**ENUNCIADO 1:** No excerto sobre a identificação do sacerdote com Cristo, qual cânon do Código de Direito Canónico de 1983 é citado?
**ENUNCIADO 2:** Prossiga o texto sobre a identificação do sacerdote com Cristo a partir da última frase apresentada.

**EXCERTO DA FONTE:**
──────

Se S. Paulo escreve aos Coríntios: “Temos de ser
considerados pelos homens como ministros de Cristo e dispensadores dos
mistérios de Deus” (1 Cor 4, 1); ou então: “Agimos como embaixadores de Cristo,
como se Deus mesmo vos exortasse através de nós. Suplicamos-vos, pois, em nome
de Cristo, deixai-vos reconciliar com Deus” (2 Cor 5, 20), essas expressões
podem ser consideradas como autênticas ilustrações bíblicas da identificação do
sacerdote com Cristo.
No Concílio Vaticano II é continuamente expressa a
mesma ideia: “Os bispos, de modo eminente e visível, façam as vezes de Cristo
Mestre, Pastor e Pontífice, e actuem em sua pessoa” (Lumen
Gentium n º 21, com a nota 22, onde se documenta sobre a Igreja
antiga). “Os sacerdotes a eles unidos são partícipes do ofício de Cristo, único
Mediador, e exercitam o seu sagrado ministério agindo in persona Christi (Lumen Gentium n. 28 com a nota 67; Christus Dominus n. 28). Através do sacramento da
Ordem e do carácter por ele impresso, são configurados a Cristo e actuam em seu
nome (Presbyterorum Ordinis nn. 2, 6, 12; Optatam totius n. 8; Sacrosanctum Concilium,
n. º 7).
Após o Concílio aumentaram essas formas de expressão
também por parte da Cúria Romana. A Congregação para a Educação Católica, nas
normas fundamentais para a formação dos sacerdotes, de 1970, acentuou, numa
afirmação de princípio, que o sacerdote se faz, através da Ordem Sagrada, um “alter Christus”. E o novo Código de Direito Canónico de
1983 diz no cânon 1008: “Com o sacramento da Ordem e com o carácter indelével
com o que ficam marcados aqueles que o recebem, os ministros da Igreja são
consagrados e destinados a reunir, cada um no seu próprio nível, os cargos de
ensinar, santificar e governar in persona Christi e
de pastorear o povo de Deus.”

──────

**EXCERTOS DE DADOS:**
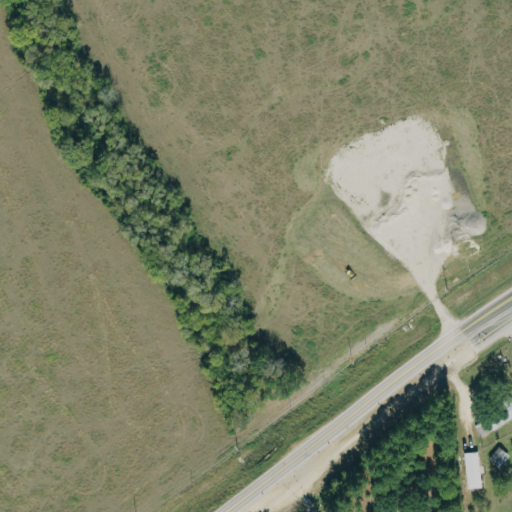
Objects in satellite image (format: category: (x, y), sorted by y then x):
road: (507, 322)
road: (402, 383)
building: (494, 418)
building: (511, 444)
building: (498, 456)
building: (471, 469)
road: (270, 491)
road: (277, 491)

──────

**RESPOSTA 1:** O cânon 1008.

**RESPOSTA 2:**
De uma forma ainda mais intensa, ocupou-se do
sacerdócio e do ministério dos sacerdotes, desde o início do seu pontificado, o
Papa João Paulo II. Desde 1979, nas Quintas-Feiras Santas de cada ano, dirigiu
uma mensagem aos sacerdotes. Repetidas vezes utilizou ocasiões especialmente
adequadas – audiências, discursos e, especialmente, as frequentes ordenações
sacerdotais – para posicionar na sua justa luz teológica e pastoral actual, a
natureza e a essência do sacerdócio católico, bem comopara aprofundar o seu
significado.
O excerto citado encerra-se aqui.